Re: [PATCH v5 00/21] Virtual Swap Space

From: YoungJun Park

Date: Mon Apr 13 2026 - 23:09:20 EST


On Sat, Apr 11, 2026 at 06:03:04PM -0700, Nhat Pham wrote:
> On Wed, Mar 25, 2026 at 11:53 AM YoungJun Park <youngjun.park@xxxxxxx> wrote:
> >
> > On Mon, Mar 23, 2026 at 11:32:57AM -0400, Nhat Pham wrote:
> >
> > > Interesting. Normally "lots of zero-filled page" is a very beneficial
> > > case for vswap. You don't need a swapfile, or any zram/zswap metadata
> > > overhead - it's a native swap backend. If production workload has this
> > > many zero-filled pages, I think the numbers of vswap would be much
> > > less alarming - perhaps even matching memory overhead because you
> > > don't need to maintain a zram entry metadata (it's at least 2 words
> > > per zram entry right?), while there's no reverse map overhead induced
> > > (so it's 24 bytes on both side), and no need to do zram-side locking
> > > :)
> > >
> > > So I was surprised to see that it's not working out very well here. I
> > > checked the implementation of memhog - let me know if this is wrong
> > > place to look:
> > >
> > > https://man7.org/linux/man-pages/man8/memhog.8.html
> > > https://github.com/numactl/numactl/blob/master/memhog.c#L52
> > >
> > > I think this is what happened here: memhog was populating the memory
> > > 0xff, which triggers the full overhead of a swapfile-backed swap entry
> > > because even though it's "same-filled" it's not zero-filled! I was
> > > following Usama's observation - "less than 1% of the same-filled pages
> > > were non-zero" - and so I only handled the zero-filled case here:
> > >
> > > https://lore.kernel.org/all/20240530102126.357438-1-usamaarif642@xxxxxxxxx/
> > >
> > > This sounds a bit artificial IMHO - as Usama pointed out above, I
> > > think most samefilled pages are zero pages, in real production
> > > workloads. However, if you think there are real use cases with a lot
> > > of non-zero samefilled pages, please let me know I can fix this real
> > > quick. We can support this in vswap with zero extra metadata overhead
> > > - change the VSWAP_ZERO swap entry type to VSWAP_SAME_FILLED, then use
> > > the backend field to store that value.
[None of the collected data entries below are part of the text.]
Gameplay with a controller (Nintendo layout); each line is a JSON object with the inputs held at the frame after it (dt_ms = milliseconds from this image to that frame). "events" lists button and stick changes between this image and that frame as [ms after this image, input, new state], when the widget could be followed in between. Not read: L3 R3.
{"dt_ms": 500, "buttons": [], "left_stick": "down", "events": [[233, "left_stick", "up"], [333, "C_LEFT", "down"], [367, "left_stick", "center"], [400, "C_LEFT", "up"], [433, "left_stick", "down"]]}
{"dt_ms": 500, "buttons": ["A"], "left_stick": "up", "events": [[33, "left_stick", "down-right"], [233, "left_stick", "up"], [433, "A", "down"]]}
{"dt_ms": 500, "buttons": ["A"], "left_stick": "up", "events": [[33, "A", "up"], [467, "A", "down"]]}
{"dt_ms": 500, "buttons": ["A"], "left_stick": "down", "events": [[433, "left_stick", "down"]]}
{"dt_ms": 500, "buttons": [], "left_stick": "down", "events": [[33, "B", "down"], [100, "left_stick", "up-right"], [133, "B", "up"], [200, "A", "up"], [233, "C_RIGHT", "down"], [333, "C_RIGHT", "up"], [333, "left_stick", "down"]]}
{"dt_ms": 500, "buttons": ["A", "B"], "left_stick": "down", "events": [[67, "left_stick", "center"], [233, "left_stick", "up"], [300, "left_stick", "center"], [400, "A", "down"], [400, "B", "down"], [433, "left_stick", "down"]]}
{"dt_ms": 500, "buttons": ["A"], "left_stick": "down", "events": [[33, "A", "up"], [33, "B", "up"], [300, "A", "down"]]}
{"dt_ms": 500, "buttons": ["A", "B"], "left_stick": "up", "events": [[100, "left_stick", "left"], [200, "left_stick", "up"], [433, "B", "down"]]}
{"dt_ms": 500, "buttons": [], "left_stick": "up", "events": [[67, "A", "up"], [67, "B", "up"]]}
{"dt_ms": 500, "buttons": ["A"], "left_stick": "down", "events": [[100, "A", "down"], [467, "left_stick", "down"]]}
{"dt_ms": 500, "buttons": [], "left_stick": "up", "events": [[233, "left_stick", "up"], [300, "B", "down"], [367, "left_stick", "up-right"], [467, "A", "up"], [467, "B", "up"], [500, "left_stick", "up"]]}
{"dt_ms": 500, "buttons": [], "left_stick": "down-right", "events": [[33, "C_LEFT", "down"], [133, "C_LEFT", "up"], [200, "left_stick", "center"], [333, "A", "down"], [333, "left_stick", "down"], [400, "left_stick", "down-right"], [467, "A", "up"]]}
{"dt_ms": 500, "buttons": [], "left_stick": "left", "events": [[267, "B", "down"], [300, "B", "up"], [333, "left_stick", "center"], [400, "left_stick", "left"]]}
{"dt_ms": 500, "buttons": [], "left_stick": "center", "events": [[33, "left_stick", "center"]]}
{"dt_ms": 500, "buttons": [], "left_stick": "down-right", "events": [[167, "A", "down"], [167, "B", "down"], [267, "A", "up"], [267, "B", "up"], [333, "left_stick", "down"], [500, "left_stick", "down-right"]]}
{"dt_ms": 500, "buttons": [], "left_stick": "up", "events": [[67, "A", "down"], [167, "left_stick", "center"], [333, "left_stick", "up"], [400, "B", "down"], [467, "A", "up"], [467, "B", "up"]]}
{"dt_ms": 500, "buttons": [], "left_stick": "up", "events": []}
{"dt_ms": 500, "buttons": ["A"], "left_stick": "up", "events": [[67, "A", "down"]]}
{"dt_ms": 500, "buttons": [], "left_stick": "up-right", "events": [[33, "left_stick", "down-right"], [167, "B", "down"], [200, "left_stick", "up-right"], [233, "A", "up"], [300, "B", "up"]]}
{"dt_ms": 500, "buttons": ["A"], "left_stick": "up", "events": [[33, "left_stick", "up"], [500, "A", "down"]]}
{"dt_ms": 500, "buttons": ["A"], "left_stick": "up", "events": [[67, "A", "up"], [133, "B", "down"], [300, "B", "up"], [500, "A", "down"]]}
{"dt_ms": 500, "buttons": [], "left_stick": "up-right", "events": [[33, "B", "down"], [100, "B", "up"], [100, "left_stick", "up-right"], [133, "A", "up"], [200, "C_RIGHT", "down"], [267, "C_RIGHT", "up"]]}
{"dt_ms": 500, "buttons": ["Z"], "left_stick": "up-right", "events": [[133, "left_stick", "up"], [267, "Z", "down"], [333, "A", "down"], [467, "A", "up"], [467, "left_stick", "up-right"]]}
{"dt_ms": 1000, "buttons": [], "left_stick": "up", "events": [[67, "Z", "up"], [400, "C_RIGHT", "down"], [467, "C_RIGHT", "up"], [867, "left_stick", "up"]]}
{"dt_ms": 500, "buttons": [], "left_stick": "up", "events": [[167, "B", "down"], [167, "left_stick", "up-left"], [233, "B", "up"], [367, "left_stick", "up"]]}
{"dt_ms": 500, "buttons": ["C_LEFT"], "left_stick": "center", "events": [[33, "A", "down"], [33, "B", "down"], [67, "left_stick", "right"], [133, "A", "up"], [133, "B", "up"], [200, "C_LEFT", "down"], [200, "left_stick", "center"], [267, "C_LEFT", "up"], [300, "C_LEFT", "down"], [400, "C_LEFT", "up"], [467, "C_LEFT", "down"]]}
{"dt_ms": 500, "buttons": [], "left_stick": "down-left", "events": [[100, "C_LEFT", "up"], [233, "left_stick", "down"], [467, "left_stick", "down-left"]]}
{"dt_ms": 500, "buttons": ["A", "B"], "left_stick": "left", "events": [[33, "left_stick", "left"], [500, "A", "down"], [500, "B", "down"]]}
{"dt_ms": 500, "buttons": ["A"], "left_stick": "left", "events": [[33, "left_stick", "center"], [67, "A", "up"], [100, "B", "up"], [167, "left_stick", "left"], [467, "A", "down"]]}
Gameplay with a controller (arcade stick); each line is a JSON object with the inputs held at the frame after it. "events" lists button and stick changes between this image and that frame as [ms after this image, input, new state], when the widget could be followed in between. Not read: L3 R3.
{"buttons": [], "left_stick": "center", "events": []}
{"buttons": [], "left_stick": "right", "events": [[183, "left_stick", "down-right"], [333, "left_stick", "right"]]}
I can send you a patch if
> > > you're interested.
> >
> > This brings back memories -- I'm pretty sure we talked about
> > exactly this at LPC. Our custom swap device already handles both
> > zero-filled and same-filled pages on its own, so what we really
> > wanted was a way to tell the swap layer "just skip the detection
> > and let it through."
> >
> > I looked at two approaches back then but never submitted either:
> >
> > - A per-swap_info flag to opt out of zero/same-filled handling.
> > But this felt wrong from vswap's perspective -- if even one
> > device opts out of the zeromap, the model gets messy.
> >
> > - Revisiting Usama's patch 2 approach.
> > Sounded good in theory, but as you said,
> > it's not as simple to verify in practice. And it is more clean design
> > swapout time zero check as I see. So, I gave up on it.
> >
> > Seeing this come up again is actually kind of nice :)
> >
> > One thought -- maybe a compile-time CONFIG or a boot param to
> > control the scope? e.g. zero-only, same-filled, or disabled.
> > That way vendors like us just turn it off, and setups like
> > Kairui's can opt into broader detection. Just an idea though --
> > open to other approaches if you have something in mind.
>
> Yeah for vswap it's probably going to be a CONFIG or boot param.
>
> But in the status quo, we can always add a swapfile flag. That one
> should work already, right?

I'm a bit hesitant about the swapfile flag approach. If vswap gets merged,
handling devices with this flag set might complicate the vswap design.

Moreover, exposing a new swap flag to the user interface (e.g., at swapon)
raises concerns about backward compatibility. Do you think that would be safe?

Since our use case isn't very common, we just need a simple knob to tune it.
That's why I still prefer a boot param or CONFIG approach.